Tyson: In closing, I’d like to summarize everything important in a few short, amusing remarks, but you’ve already done that. I try to find things I disagree with in grug’s philosophy, but I can’t really. Expression complexity, closures, saying no ... grug has good advice for all of these topics.

But I'm curious about grug's feelings about the visitor pattern. I’ve used it and thought it went well. In the end, the project didn’t ship, but the code was solid. Tell me what’s wrong with the visitor pattern.

Gross: Yeah, I’m not 100% against the visitor pattern, despite what the grugbrain essay says. (In general, I’m not 100% for or against anything in software development.)  However, I often think it’s better to encode operations directly in a tree rather than have another side thingie that performs operations over the tree. Sometimes this mixes concerns a bit, but I don’t mind that in this case.

As an example, in Hyperscript, the parse tree elements have the eval methods defined on them and are defined directly in the spot they are parsed. This mixes concerns, but I think it adds clarity to the program, because when you want to understand how, for example, the “wait” command works, you can go to one place and see how it’s both parsed and evaluated. I find that very useful.

Tyson: Why is it that we know complexity is bad for us but we are drawn to it anyway? 

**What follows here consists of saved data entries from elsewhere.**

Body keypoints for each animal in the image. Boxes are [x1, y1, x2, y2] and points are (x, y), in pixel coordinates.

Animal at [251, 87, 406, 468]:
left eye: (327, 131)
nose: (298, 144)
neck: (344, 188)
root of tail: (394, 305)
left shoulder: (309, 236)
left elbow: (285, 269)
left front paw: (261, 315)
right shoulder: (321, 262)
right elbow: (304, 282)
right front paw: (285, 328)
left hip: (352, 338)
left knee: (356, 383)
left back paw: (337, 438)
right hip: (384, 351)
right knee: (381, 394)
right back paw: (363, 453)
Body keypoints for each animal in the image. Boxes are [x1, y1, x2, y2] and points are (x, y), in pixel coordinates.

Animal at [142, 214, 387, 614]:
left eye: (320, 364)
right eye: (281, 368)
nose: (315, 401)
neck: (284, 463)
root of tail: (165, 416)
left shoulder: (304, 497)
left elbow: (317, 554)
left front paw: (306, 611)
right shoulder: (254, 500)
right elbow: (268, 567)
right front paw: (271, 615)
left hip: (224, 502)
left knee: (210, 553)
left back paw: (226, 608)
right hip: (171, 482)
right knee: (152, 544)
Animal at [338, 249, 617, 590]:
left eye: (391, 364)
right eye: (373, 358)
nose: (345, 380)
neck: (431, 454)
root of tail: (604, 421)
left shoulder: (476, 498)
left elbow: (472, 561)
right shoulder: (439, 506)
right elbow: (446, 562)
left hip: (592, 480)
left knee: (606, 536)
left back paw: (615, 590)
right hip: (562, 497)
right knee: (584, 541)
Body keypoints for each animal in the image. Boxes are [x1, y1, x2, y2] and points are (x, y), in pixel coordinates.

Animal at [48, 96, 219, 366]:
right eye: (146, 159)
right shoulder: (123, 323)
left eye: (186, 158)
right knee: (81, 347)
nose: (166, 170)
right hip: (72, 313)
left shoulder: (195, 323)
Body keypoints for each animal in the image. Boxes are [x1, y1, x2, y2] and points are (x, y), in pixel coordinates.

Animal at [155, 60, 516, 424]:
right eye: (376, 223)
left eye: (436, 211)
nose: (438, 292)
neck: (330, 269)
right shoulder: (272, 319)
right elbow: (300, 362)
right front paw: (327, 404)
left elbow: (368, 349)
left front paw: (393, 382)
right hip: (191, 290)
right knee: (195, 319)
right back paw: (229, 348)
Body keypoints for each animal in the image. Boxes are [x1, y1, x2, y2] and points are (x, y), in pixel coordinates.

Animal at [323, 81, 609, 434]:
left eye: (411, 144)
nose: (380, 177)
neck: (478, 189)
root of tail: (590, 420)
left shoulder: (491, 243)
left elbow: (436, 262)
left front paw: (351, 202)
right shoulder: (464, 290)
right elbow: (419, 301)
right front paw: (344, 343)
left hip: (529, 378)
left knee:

Gross: Well, again, I think there are industry pressures at play here. Software is a brutal industry and appearing to be unintelligent can harm your career badly. This means that we all feel pressure to demonstrate we are clever, and also feel pressure to not admit that someone else’s code is confusing or seems too complicated to us. In many circles, “sophisticated” is praise and “dumb” is criticism. 

I understand that dynamic and I’m sympathetic to engineers who feel those pressures. This is one reason why I suggest senior engineers who have a secure position in an engineering organization should often loudly proclaim that things seem too complicated to them if, in fact, they do. This makes it okay for younger engineers to voice their concerns, as well, and relieves those pressures organizationally, to an extent at least.